EXTRACTED MATERIAL:
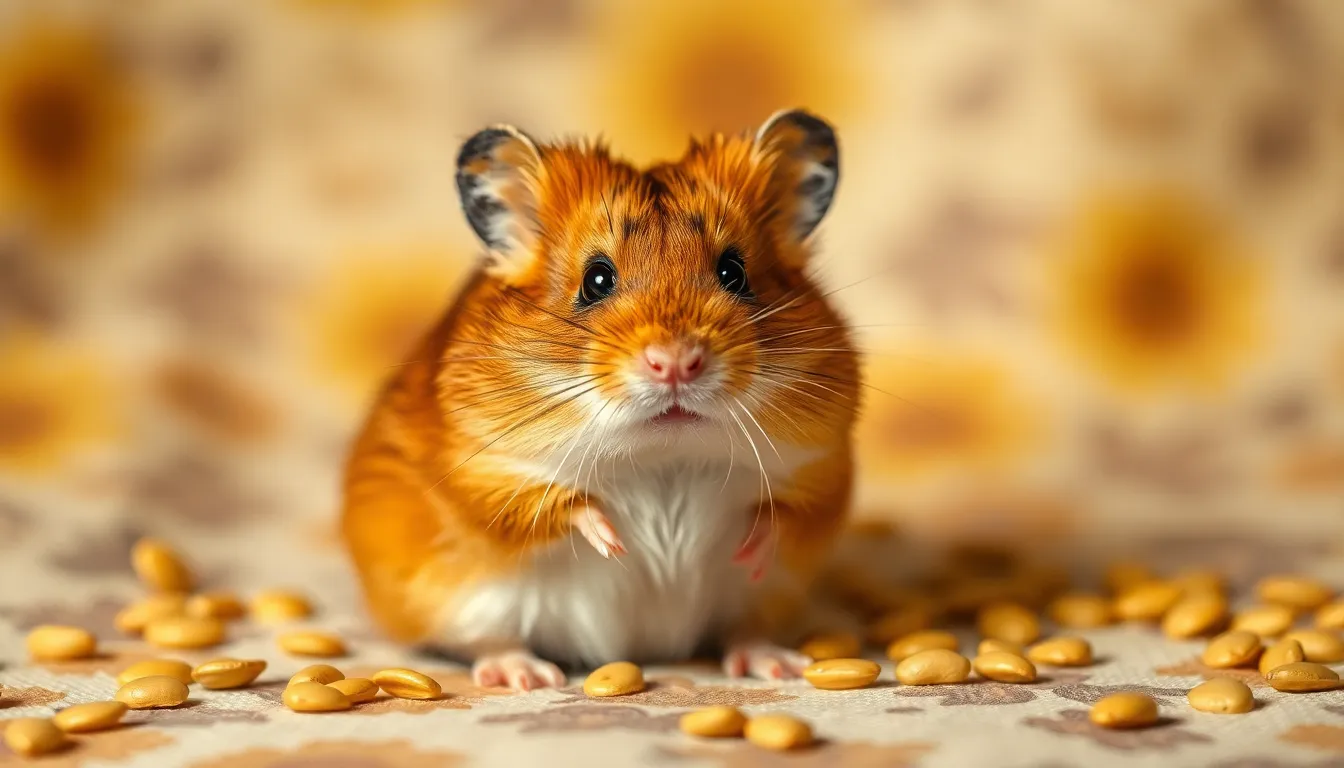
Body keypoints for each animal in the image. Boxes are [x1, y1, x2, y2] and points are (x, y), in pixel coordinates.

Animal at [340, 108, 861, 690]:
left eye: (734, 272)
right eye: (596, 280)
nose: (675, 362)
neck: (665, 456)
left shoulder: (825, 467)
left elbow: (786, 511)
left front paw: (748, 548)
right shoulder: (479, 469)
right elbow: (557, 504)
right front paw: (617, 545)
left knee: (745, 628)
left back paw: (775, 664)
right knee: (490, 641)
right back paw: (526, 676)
...
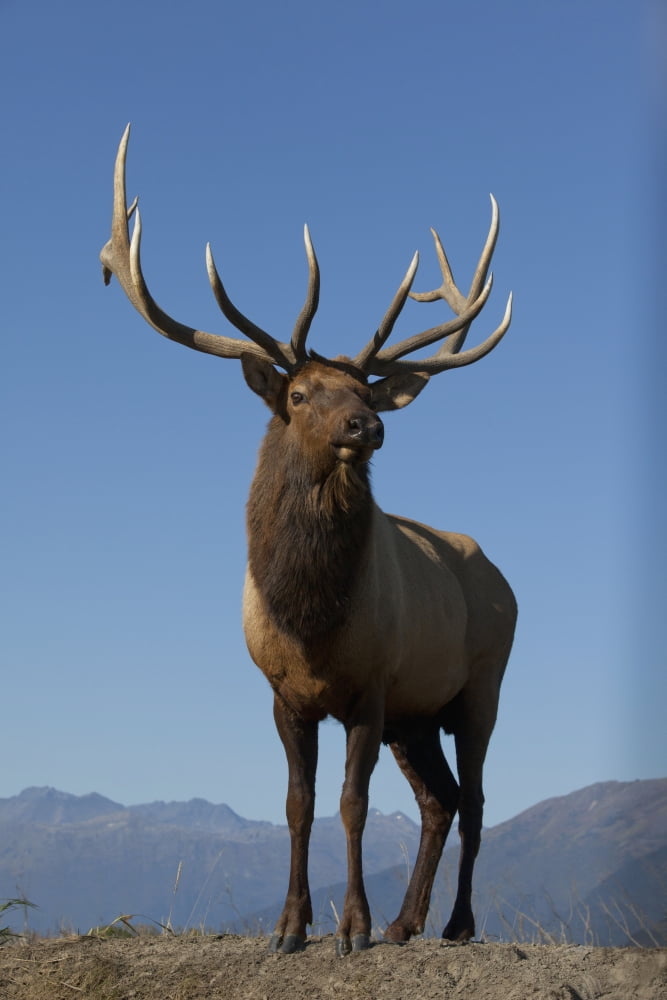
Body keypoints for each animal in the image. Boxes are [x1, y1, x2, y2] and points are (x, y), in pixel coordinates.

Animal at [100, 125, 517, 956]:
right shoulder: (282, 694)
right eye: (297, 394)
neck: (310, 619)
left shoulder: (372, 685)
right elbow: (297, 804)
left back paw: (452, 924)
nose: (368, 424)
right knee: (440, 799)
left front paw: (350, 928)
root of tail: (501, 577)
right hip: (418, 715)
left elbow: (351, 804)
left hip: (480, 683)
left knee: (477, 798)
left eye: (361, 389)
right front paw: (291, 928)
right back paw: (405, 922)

TASK TO COMPLETE: Across all of the material above, how many lines contain the word "front"? Only the number should be given.

RESPONSE TO THIS TASK: 4